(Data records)
BEGIN
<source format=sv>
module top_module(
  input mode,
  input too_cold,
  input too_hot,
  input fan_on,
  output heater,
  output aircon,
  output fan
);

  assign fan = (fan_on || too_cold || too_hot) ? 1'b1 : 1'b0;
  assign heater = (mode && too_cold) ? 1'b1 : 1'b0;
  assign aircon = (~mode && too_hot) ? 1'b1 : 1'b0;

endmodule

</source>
END
BEGIN
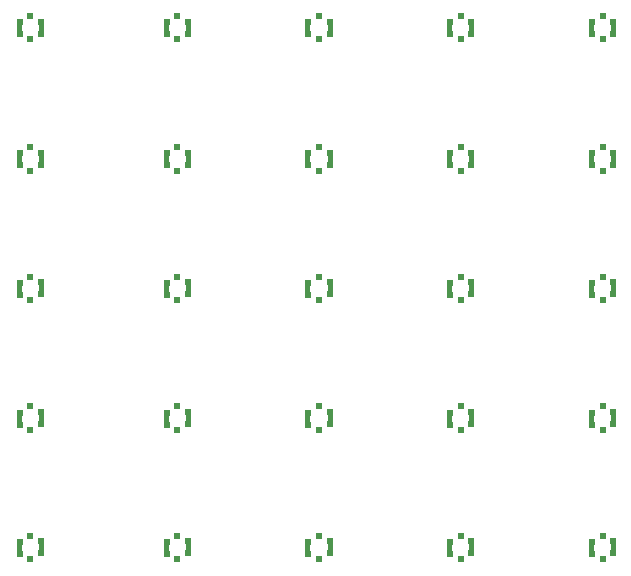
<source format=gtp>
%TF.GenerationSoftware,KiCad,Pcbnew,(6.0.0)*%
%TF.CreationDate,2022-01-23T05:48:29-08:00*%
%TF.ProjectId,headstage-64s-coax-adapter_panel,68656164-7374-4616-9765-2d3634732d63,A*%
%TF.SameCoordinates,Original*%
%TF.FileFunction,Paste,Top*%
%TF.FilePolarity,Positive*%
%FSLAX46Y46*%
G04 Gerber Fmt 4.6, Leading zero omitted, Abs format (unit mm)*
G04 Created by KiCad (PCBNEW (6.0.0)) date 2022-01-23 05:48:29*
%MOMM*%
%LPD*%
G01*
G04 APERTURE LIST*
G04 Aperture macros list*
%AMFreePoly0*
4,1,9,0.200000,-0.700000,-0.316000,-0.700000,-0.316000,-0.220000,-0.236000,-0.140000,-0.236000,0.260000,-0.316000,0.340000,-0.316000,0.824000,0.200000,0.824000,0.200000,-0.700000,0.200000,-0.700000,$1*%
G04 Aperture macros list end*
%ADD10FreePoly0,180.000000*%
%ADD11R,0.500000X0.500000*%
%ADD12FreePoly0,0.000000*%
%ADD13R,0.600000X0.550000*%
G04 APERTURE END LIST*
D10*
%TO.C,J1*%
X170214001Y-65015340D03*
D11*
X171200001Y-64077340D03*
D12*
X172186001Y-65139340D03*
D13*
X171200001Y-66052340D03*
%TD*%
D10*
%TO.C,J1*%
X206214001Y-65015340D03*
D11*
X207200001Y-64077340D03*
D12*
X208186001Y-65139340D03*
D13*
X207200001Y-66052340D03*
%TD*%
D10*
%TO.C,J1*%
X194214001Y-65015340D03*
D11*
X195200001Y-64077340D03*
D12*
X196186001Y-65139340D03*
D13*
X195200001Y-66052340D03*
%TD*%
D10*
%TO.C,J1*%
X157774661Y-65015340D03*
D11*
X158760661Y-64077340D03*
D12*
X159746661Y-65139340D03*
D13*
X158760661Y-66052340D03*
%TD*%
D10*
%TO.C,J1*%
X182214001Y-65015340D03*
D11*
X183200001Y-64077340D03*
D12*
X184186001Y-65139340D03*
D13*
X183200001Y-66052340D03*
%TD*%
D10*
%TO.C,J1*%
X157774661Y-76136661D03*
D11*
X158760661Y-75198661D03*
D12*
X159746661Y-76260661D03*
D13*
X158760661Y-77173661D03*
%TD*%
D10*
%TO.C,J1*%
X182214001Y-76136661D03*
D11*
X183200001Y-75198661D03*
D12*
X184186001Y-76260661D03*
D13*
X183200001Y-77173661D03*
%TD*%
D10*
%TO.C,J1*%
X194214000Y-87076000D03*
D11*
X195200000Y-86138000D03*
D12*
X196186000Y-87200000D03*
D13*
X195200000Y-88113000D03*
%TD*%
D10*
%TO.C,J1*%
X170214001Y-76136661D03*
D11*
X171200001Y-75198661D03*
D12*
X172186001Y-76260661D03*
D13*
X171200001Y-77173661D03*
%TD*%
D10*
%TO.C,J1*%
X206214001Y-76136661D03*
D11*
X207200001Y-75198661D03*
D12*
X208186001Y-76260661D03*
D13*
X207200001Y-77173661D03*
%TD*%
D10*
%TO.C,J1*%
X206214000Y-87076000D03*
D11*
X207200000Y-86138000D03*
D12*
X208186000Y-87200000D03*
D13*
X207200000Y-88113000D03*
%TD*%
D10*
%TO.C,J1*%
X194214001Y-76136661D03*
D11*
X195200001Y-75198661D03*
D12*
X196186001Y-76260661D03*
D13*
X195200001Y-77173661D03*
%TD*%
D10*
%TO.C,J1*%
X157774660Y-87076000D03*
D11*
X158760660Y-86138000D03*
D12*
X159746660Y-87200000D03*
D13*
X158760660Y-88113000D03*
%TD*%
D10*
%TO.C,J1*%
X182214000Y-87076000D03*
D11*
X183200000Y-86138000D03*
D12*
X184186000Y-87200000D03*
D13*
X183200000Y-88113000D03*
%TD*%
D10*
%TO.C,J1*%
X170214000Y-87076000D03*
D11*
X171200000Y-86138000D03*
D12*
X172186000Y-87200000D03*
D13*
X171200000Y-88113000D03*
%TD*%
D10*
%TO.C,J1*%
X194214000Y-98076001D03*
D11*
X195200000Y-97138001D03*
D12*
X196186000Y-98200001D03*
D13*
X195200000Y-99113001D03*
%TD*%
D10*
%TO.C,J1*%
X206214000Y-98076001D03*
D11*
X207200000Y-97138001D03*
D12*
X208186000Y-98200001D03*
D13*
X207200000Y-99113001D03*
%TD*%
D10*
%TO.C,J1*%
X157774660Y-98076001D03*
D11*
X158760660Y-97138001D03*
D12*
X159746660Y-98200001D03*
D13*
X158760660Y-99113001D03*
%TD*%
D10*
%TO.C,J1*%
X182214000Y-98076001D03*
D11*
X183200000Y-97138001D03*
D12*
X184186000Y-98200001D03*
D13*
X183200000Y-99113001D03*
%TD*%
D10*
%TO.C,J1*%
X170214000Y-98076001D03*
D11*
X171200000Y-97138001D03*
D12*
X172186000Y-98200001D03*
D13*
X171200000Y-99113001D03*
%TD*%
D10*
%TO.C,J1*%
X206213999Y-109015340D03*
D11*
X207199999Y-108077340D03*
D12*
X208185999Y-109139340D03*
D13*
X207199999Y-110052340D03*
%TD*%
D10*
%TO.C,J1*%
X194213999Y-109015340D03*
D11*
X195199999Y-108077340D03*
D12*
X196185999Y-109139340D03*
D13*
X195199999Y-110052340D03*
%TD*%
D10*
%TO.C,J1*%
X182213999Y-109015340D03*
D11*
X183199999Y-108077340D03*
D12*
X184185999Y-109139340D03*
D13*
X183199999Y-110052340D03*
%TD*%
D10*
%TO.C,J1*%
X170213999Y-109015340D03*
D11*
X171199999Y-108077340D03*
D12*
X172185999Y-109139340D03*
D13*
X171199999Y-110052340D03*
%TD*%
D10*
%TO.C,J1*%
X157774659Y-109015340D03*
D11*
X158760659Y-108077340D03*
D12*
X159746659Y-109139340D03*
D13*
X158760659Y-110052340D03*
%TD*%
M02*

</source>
END
WORK TASK -> Search the records line by line for the word "format" and copy every line where it appears.

TASK ANSWER ->
<source format=sv>
<source format=gtp>
G04 Gerber Fmt 4.6, Leading zero omitted, Abs format (unit mm)*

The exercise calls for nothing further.